## Texte affiché
##########

Selon
Georges Nivat, le grand expert suisse de la littérature russe, qui a écrit un bref avant-propos au présent ouvrage,
Marina Tsvétaïéva fait partie du quatuor des grands poètes russes du XXe siècle avec
Boris Pasternak,
Ossip Mandelstam et
Anna Akhmatova.
L'auteure,
Irma Koudrova, qui a un doctorat en
lettres russes, est une spécialiste de la vie et l'oeuvre de la grande poétesse et a pu éplucher les archives du NKVD (le précurseur du KGB) avant que Poutine n'en interdise l'accès, pour préparer sa biographie, sortie en 1995 à Moscou et traduite en Français et annotée efficacement par
Hélène Henry-Safier, en 2015.
Dès son retour en Russie en juin 1939, après 17 ans d'absence, Marina a tout de suite pu se rendre contre de l'ampleur catastrophique des activités incompréhensibles de ce NKVD, sous l'horrible Staline, de 1936 à 1939, la période noire des grandes purges et procès bidons.
Arrivée à Moscou, sa fille,
Ariadna Efron, surnommée Alia, apprend à sa mère la longue série d'arrestations et disparitions mystérieuses, parmi lesquelles sa propre soeur aînée, Anastassia
Tsvétaïéva, et son neveu Andreï Troukhatchev, mais il y a également tous ses ami-e-s connus à Prague et Paris.

##########

## Exercice A
Recopiez un passage du texte sur Marina Tsvétaïéva : commencez aux mots « Dès son retour » et arrêtez-vous après « Prague et Paris. ».
## Exercice B
D'après le texte sur Marina Tsvétaïéva, quels poètes forment le quatuor des grands poètes russes du XXe siècle ? Donnez tous leurs noms.
## Exercice C
Prolongez le texte sur la biographie de Marina Tsvétaïéva après sa dernière phrase.

## Données affichées
##########

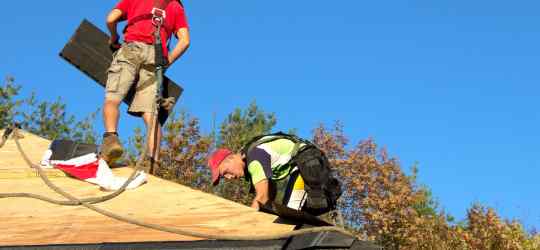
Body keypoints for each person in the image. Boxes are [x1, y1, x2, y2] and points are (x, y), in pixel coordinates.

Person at [101, 0, 190, 173]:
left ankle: (111, 139)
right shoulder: (176, 6)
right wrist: (167, 62)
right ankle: (153, 162)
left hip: (131, 49)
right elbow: (185, 41)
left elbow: (111, 19)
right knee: (151, 115)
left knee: (112, 99)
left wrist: (113, 36)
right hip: (155, 58)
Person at [207, 132, 342, 215]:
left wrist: (247, 223)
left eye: (225, 173)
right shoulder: (250, 159)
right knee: (286, 213)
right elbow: (269, 192)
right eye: (224, 178)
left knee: (291, 215)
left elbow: (262, 196)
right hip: (305, 164)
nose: (229, 177)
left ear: (230, 158)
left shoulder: (254, 158)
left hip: (307, 164)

##########

## Réponse finale A
Dès son retour en Russie en juin 1939, après 17 ans d'absence, Marina a tout de suite pu se rendre contre de l'ampleur catastrophique des activités incompréhensibles de ce NKVD, sous l'horrible Staline, de 1936 à 1939, la période noire des grandes purges et procès bidons.
Arrivée à Moscou, sa fille,
Ariadna Efron, surnommée Alia, apprend à sa mère la longue série d'arrestations et disparitions mystérieuses, parmi lesquelles sa propre soeur aînée, Anastassia
Tsvétaïéva, et son neveu Andreï Troukhatchev, mais il y a également tous ses ami-e-s connus à Prague et Paris.

## Réponse finale B
Marina Tsvétaïéva, Boris Pasternak, Ossip Mandelstam et Anna Akhmatova.

## Réponse finale C
Dans la maison de bois attribué à son mari, Sergueï Efron qu'elle avait épousé très jeune en 1912, règne la peur. La petite colonie de Bolchévo, où Marina allait rester 5 longs mois, se trouve à 28 kms de Moscou, mais constituait une enclave isolée, que Nina Klépinina, une amie, a décrite comme un "établissement carcéral préventif".
Le 27 août 1939, sa fille Ariadna de 27 ans est arrêtée et peu après, le 10 octobre, son mari Sergueï Efron. Les 2 sont transférés dans les caves de l'épouvantable Loubianka, siège du NKVD à Moscou et "forcés" à des aveux : elle d'espionnage pour les services de renseignements français ; lui pour haute trahison et complot en faveur de Trotsky, l'ennemi numéro 1 de Staline.
Les 2 mandats d'arrêt portent la signature de Lavrenti Beria, l'homme le plus puissant et bras droit du tsar rouge.
Les soi-disant aveux ont été obtenues par les méthodes classiques dans ces services : chantage, tortures, menaces, privations de sommeil etc.
On peut s'étonner que dans ces temps de folie furieuse
Marina Tsvétaïéva ne fût pas arrêtée à son tour, d'autant plus qu'elle avait osé écrire 2
lettres à Staline pour demander la clémence pour son mari. Est-ce qu'elle a bénéficié d'une protection en haut lieu ou est-ce tout bêtement de la négligence du NKVD ? Même
Irma Koudrova, malgré ses recherches, ignore la réponse.
Entretemps, la vie de Marina et de son fils Gueorgui de 14 ans, était précaire et pénible. Sans ressources propres, elle devait traduire pour survivre, entre autres des oeuvres de
Vaja-Pchavéla, Géorgien comme Staline. Et l'aide de Pasternak, qui avait réussi à permettre
Tsvétaïéva de s'installer à Golitsyno, près de Moscou dans une maison de repos des écrivains, où elle était au centre de l'intérêt.
Fin 1939 et 1940, Marina n'écrivait plus
de la poésie. Comme elle l'a noté dans son cahier, avec "la surabondance" de sentiments de rancoeur, d'amertume, de solitude et de peur, elle n'y avait plus le goût.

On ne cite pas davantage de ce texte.